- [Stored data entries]
━━━━

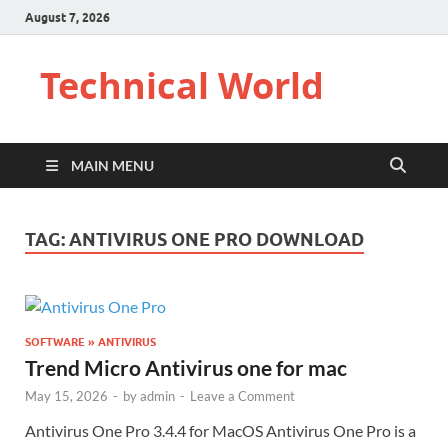
August 7, 2026
Technical World
MAIN MENU
TAG:
ANTIVIRUS ONE PRO DOWNLOAD
SOFTWARE » ANTIVIRUS
Trend Micro Antivirus one for mac
May 15, 2026
-
by
admin
-
Leave a Comment
Antivirus One Pro 3.4.4 for MacOS Antivirus One Pro is a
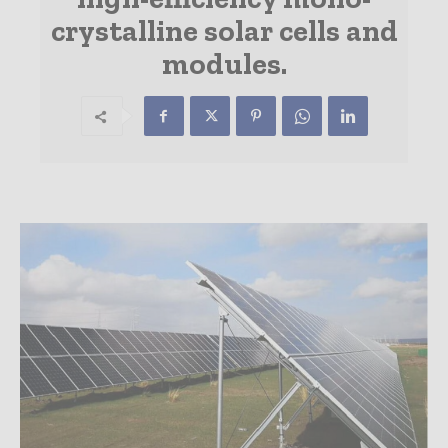
crystalline solar cells and
modules.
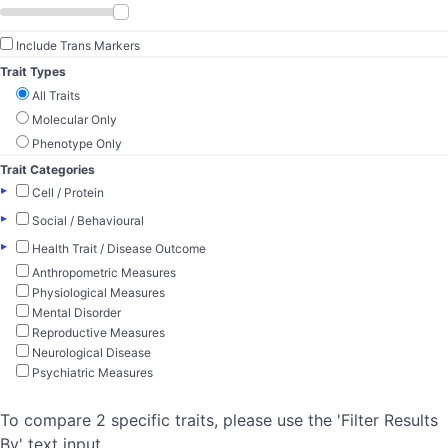
Include Trans Markers
Trait Types
All Traits
Molecular Only
Phenotype Only
Trait Categories
▸
Cell / Protein
▸
Social / Behavioural
▸
Health Trait / Disease Outcome
Anthropometric Measures
Physiological Measures
Mental Disorder
Reproductive Measures
Neurological Disease
Psychiatric Measures
To compare 2 specific traits, please use the 'Filter Results
By' text input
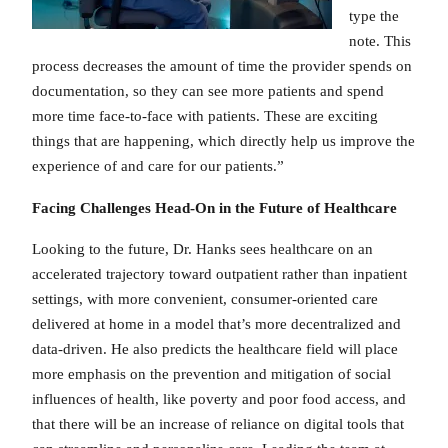
type the
note. This
process decreases the amount of time the provider spends on
documentation, so they can see more patients and spend
more time face-to-face with patients. These are exciting
things that are happening, which directly help us improve the
experience of and care for our patients.”
Facing Challenges Head-On in the Future of Healthcare
Looking to the future, Dr. Hanks sees healthcare on an
accelerated trajectory toward outpatient rather than inpatient
settings, with more convenient, consumer-oriented care
delivered at home in a model that’s more decentralized and
data-driven. He also predicts the healthcare field will place
more emphasis on the prevention and mitigation of social
influences of health, like poverty and poor food access, and
that there will be an increase of reliance on digital tools that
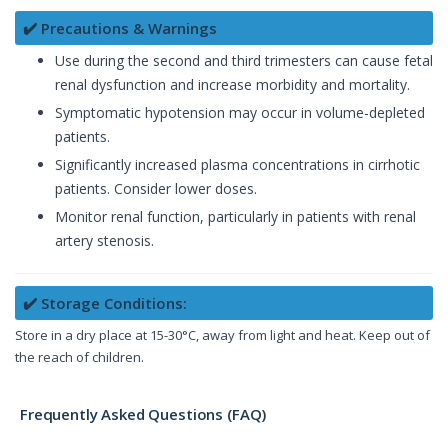
✔️ Precautions & Warnings
Use during the second and third trimesters can cause fetal
renal dysfunction and increase morbidity and mortality.
Symptomatic hypotension may occur in volume-depleted
patients.
Significantly increased plasma concentrations in cirrhotic
patients. Consider lower doses.
Monitor renal function, particularly in patients with renal
artery stenosis.
✔️ Storage Conditions:
Store in a dry place at 15-30°C, away from light and heat. Keep out of
the reach of children.
Frequently Asked Questions (FAQ)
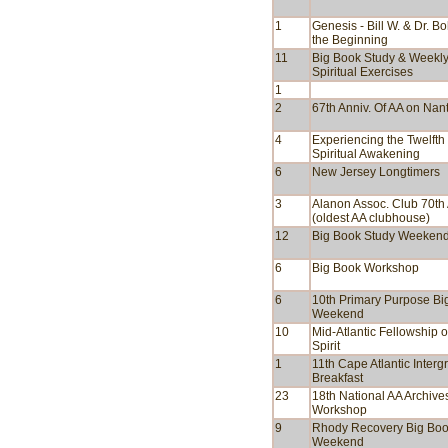
1
Genesis - Bill W. & Dr. Bo
the Beginning
11
Big Book Study & Weekl
Spiritual Exercises
1
2
67th Anniv. Of AA on Nan
4
Experiencing the Twelfth
Spiritual Awakening
6
New Jersey Longtimers
3
Alanon Assoc. Club 70th 
(oldest AA clubhouse)
12
Big Book Study Weeken
6
Big Book Workshop
6
10th Primary Purpose Bi
Weekend
10
Mid-Atlantic Fellowship o
Spirit
1
11th Cape Atlantic Interg
Breakfast
23
18th National AA Archive
Workshop
9
Rhody Recovery Big Bo
Weekend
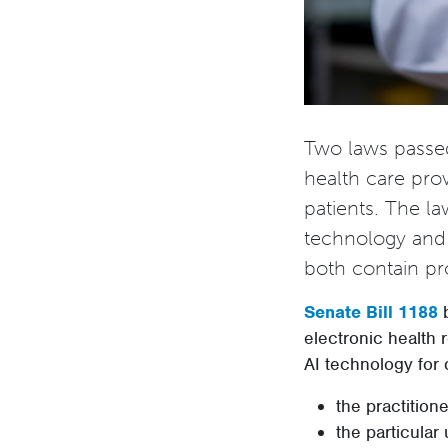
Two laws passed
health care prov
patients. The la
technology and 
both contain pro
Senate Bill 1188
b
electronic health r
AI technology for 
the practitione
the particular 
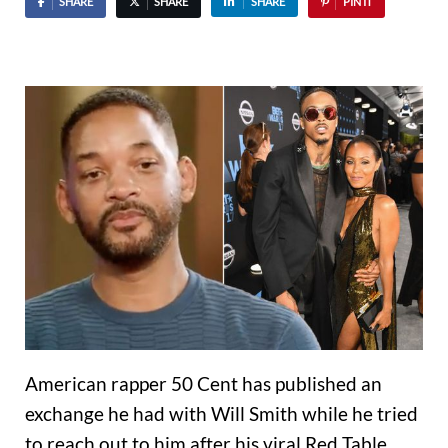
SHARE
SHARE
SHARE
PIN IT
American rapper 50 Cent has published an
exchange he had with Will Smith while he tried
to reach out to him after his viral Red Table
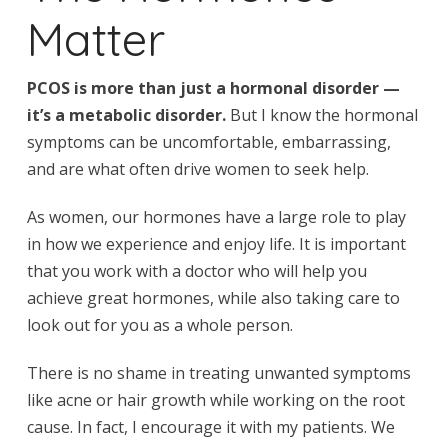
Matter
PCOS is more than just a hormonal disorder —
it’s a metabolic disorder.
But I know the hormonal
symptoms can be uncomfortable, embarrassing,
and are what often drive women to seek help.
As women, our hormones have a large role to play
in how we experience and enjoy life. It is important
that you work with a doctor who will help you
achieve great hormones, while also taking care to
look out for you as a whole person.
There is no shame in treating unwanted symptoms
like acne or hair growth while working on the root
cause. In fact, I encourage it with my patients. We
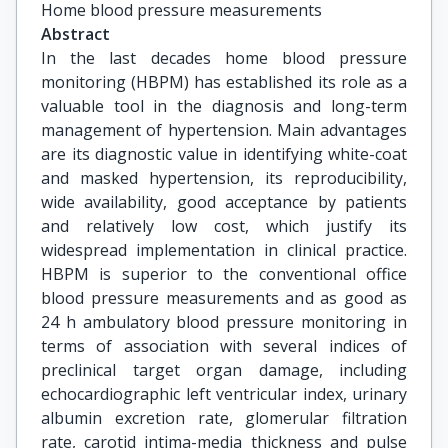
Home blood pressure measurements
Abstract
In the last decades home blood pressure
monitoring (HBPM) has established its role as a
valuable tool in the diagnosis and long-term
management of hypertension. Main advantages
are its diagnostic value in identifying white-coat
and masked hypertension, its reproducibility,
wide availability, good acceptance by patients
and relatively low cost, which justify its
widespread implementation in clinical practice.
HBPM is superior to the conventional office
blood pressure measurements and as good as
24 h ambulatory blood pressure monitoring in
terms of association with several indices of
preclinical target organ damage, including
echocardiographic left ventricular index, urinary
albumin excretion rate, glomerular filtration
rate, carotid intima-media thickness and pulse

━━━━

Every entry must be reproduced exactly, with the images left out.

August 7, 2026
Technical World
MAIN MENU
TAG:
ANTIVIRUS ONE PRO DOWNLOAD
SOFTWARE » ANTIVIRUS
Trend Micro Antivirus one for mac
May 15, 2026
-
by
admin
-
Leave a Comment
Antivirus One Pro 3.4.4 for MacOS Antivirus One Pro is a
crystalline solar cells and
modules.
Include Trans Markers
Trait Types
All Traits
Molecular Only
Phenotype Only
Trait Categories
▸
Cell / Protein
▸
Social / Behavioural
▸
Health Trait / Disease Outcome
Anthropometric Measures
Physiological Measures
Mental Disorder
Reproductive Measures
Neurological Disease
Psychiatric Measures
To compare 2 specific traits, please use the 'Filter Results
By' text input
type the
note. This
process decreases the amount of time the provider spends on
documentation, so they can see more patients and spend
more time face-to-face with patients. These are exciting
things that are happening, which directly help us improve the
experience of and care for our patients.”
Facing Challenges Head-On in the Future of Healthcare
Looking to the future, Dr. Hanks sees healthcare on an
accelerated trajectory toward outpatient rather than inpatient
settings, with more convenient, consumer-oriented care
delivered at home in a model that’s more decentralized and
data-driven. He also predicts the healthcare field will place
more emphasis on the prevention and mitigation of social
influences of health, like poverty and poor food access, and
that there will be an increase of reliance on digital tools that
✔️ Precautions & Warnings
Use during the second and third trimesters can cause fetal
renal dysfunction and increase morbidity and mortality.
Symptomatic hypotension may occur in volume-depleted
patients.
Significantly increased plasma concentrations in cirrhotic
patients. Consider lower doses.
Monitor renal function, particularly in patients with renal
artery stenosis.
✔️ Storage Conditions:
Store in a dry place at 15-30°C, away from light and heat. Keep out of
the reach of children.
Frequently Asked Questions (FAQ)
1
Genesis - Bill W. & Dr. Bo
the Beginning
11
Big Book Study & Weekl
Spiritual Exercises
1
2
67th Anniv. Of AA on Nan
4
Experiencing the Twelfth
Spiritual Awakening
6
New Jersey Longtimers
3
Alanon Assoc. Club 70th 
(oldest AA clubhouse)
12
Big Book Study Weeken
6
Big Book Workshop
6
10th Primary Purpose Bi
Weekend
10
Mid-Atlantic Fellowship o
Spirit
1
11th Cape Atlantic Interg
Breakfast
23
18th National AA Archive
Workshop
9
Rhody Recovery Big Bo
Weekend
Two laws passed
health care prov
patients. The la
technology and 
both contain pro
Senate Bill 1188
b
electronic health r
AI technology for 
the practitione
the particular 
SHARE
SHARE
SHARE
PIN IT
American rapper 50 Cent has published an
exchange he had with Will Smith while he tried
to reach out to him after his viral Red Table
Matter
PCOS is more than just a hormonal disorder —
it’s a metabolic disorder.
But I know the hormonal
symptoms can be uncomfortable, embarrassing,
and are what often drive women to seek help.
As women, our hormones have a large role to play
in how we experience and enjoy life. It is important
that you work with a doctor who will help you
achieve great hormones, while also taking care to
look out for you as a whole person.
There is no shame in treating unwanted symptoms
like acne or hair growth while working on the root
cause. In fact, I encourage it with my patients. We
Home blood pressure measurements
Abstract
In the last decades home blood pressure
monitoring (HBPM) has established its role as a
valuable tool in the diagnosis and long-term
management of hypertension. Main advantages
are its diagnostic value in identifying white-coat
and masked hypertension, its reproducibility,
wide availability, good acceptance by patients
and relatively low cost, which justify its
widespread implementation in clinical practice.
HBPM is superior to the conventional office
blood pressure measurements and as good as
24 h ambulatory blood pressure monitoring in
terms of association with several indices of
preclinical target organ damage, including
echocardiographic left ventricular index, urinary
albumin excretion rate, glomerular filtration
rate, carotid intima-media thickness and pulse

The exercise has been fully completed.